Na época, Biden condenou o plano israelense, e a secretária de Estado americana, Hillary Clinton, em raros comentários ásperos, disse que o ato era um insulto. O premiê israelense, Benjamin Netanyahu, disse que lamentava que a decisão tivesse sido anunciada em momento inoportuno, mas rejeitou as críticas contra os assentamentos em Jerusalém e nos arredores da cidade.

Os palestinos querem Jerusalém Oriental como a capital do Estado que esperam fundar na Cisjordânia e na Faixa de Gaza, ocupada por Israel na Guerra dos Seis Dias, em 1967. Israel considera toda a Jerusalém como sua capital - estatuto não reconhecido no exterior. Israel desistiu de Gaza em 2005, mas ainda rejeita a reivindicação palestina sobre todo o território da Cisjordânia.

O Ministério de Moradia de Israel não respondeu imediatamente nesta quinta-feira a um pedido para o cronograma da construção em Ramat Shlomo.

Segundo Israel, a construção começaria apenas dentro de alguns anos. Mas o país agora enfrenta crescentes protestos por moradias mais baratas, aumentando especulações de que alguns projetos de assentamento poderiam ser acelerados.

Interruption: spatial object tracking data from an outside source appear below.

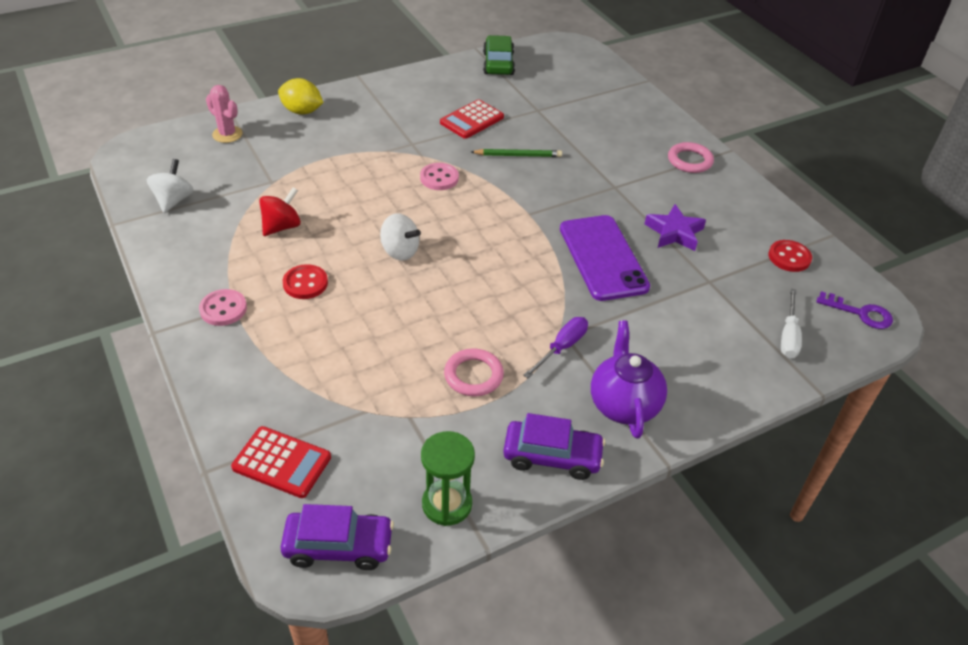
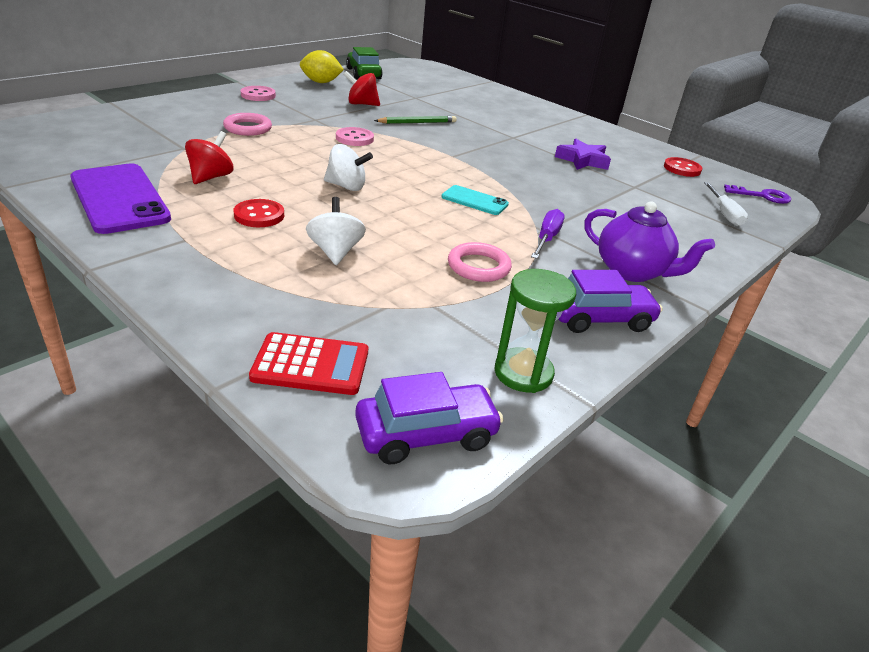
camera: 20 degrees left, 10 degrees down
white spinning top [146,159,194,213] -> white spinning top moved to [306,197,366,265]
pink button [199,289,247,326] -> pink button moved to [240,86,276,101]
pink cactus [206,85,243,143] -> none
yellow lemon [278,78,324,115] -> yellow lemon moved to [300,50,344,83]
red calculator [440,99,504,139] -> red spinning top [343,71,380,106]
purple phone [560,215,650,301] -> purple phone moved to [70,163,171,234]
purple teapot [591,321,667,439] -> purple teapot turned 150 degrees clockwise [584,201,715,282]
pink ring [668,142,714,173] -> pink ring moved to [223,113,272,136]
none -> turquoise phone [442,185,509,215]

Cerca de 500 mil judeus vivem na Cisjordânia e em Jerusalém Oriental, áreas capturadas por Israel na guerra de 1967. Cerca de 2,5 milhões de palestinos vivem no mesmo território.

Reação palestina

Saeb Erekat, o chefe negociador da OLP (Organização para a Libertação da Palestina), condenou nesta quinta-feira a aprovação da construção de novas casas para judeus no território palestino ocupado de Jerusalém Oriental. "Israel considera-se um Estado acima da lei internacional, sem obrigação de prestar contas", disse Erekat em comunicado.

O chefe negociador da OLP considerou o anúncio das novas construções "um ataque à legitimidade internacional e à possibilidade de chegar a uma solução de dois Estados", assim como "uma prova a mais de que o governo israelense está comprometido a investir na ocupação, em vez da paz".

A OLP indica no documento que os assentamentos são ilegais sob a legislação internacional e humanitária e seu crescimento é vedado pelo Mapa de Caminho (2003), além de representar um obstáculo para a paz que poderia tornar inviável a possibilidade de existir um Estado palestino.